_DIRECTIVE_
Copy out the data line by line exactly, from its start to the line bearing "Here are five", inclusive.

(Page-level text extractions)
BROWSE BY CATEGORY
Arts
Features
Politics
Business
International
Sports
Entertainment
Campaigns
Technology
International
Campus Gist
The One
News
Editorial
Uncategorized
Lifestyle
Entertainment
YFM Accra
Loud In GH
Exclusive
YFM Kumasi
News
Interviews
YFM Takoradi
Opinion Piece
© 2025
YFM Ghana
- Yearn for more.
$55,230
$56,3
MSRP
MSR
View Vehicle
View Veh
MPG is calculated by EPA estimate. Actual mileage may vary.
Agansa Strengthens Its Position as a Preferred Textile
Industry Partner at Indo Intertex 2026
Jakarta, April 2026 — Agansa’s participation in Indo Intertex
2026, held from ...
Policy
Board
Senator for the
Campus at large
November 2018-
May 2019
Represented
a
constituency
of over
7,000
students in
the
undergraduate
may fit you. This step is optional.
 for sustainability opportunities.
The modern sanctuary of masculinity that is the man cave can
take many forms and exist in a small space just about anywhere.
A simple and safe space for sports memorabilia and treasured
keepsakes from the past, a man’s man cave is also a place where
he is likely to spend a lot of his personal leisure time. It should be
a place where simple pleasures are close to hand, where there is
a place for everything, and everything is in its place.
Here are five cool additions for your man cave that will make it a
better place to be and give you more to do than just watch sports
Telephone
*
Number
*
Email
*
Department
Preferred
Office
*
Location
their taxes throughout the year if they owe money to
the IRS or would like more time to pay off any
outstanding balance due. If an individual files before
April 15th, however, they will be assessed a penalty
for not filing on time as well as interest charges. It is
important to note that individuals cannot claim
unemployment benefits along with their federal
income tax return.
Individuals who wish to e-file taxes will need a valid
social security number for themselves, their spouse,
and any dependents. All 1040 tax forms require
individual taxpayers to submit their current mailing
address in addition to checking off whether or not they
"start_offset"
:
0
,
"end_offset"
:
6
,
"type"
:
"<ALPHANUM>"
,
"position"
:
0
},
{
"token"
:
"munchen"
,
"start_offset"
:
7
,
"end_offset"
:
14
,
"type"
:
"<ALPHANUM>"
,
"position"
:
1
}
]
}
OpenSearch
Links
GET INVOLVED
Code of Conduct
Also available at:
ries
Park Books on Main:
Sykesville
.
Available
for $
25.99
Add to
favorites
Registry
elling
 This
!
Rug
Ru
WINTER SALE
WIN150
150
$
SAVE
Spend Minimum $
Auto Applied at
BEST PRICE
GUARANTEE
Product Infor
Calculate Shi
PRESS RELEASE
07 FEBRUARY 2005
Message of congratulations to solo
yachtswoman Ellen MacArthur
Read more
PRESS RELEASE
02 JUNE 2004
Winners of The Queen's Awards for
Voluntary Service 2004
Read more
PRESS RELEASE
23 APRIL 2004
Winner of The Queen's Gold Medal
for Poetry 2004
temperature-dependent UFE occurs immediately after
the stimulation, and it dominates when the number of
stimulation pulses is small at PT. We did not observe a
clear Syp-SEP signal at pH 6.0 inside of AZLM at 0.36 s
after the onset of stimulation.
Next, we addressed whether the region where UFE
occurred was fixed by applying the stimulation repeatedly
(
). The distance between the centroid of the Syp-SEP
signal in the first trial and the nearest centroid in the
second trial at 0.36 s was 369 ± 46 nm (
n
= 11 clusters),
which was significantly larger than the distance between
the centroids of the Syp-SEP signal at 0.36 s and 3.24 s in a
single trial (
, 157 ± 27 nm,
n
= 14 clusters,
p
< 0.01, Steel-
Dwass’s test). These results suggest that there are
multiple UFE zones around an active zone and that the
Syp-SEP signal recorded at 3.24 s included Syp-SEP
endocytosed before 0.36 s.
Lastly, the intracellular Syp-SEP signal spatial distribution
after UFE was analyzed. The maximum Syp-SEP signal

_EXERCISE RESULT_
BROWSE BY CATEGORY
Arts
Features
Politics
Business
International
Sports
Entertainment
Campaigns
Technology
International
Campus Gist
The One
News
Editorial
Uncategorized
Lifestyle
Entertainment
YFM Accra
Loud In GH
Exclusive
YFM Kumasi
News
Interviews
YFM Takoradi
Opinion Piece
© 2025
YFM Ghana
- Yearn for more.
$55,230
$56,3
MSRP
MSR
View Vehicle
View Veh
MPG is calculated by EPA estimate. Actual mileage may vary.
Agansa Strengthens Its Position as a Preferred Textile
Industry Partner at Indo Intertex 2026
Jakarta, April 2026 — Agansa’s participation in Indo Intertex
2026, held from ...
Policy
Board
Senator for the
Campus at large
November 2018-
May 2019
Represented
a
constituency
of over
7,000
students in
the
undergraduate
may fit you. This step is optional.
 for sustainability opportunities.
The modern sanctuary of masculinity that is the man cave can
take many forms and exist in a small space just about anywhere.
A simple and safe space for sports memorabilia and treasured
keepsakes from the past, a man’s man cave is also a place where
he is likely to spend a lot of his personal leisure time. It should be
a place where simple pleasures are close to hand, where there is
a place for everything, and everything is in its place.
Here are five cool additions for your man cave that will make it a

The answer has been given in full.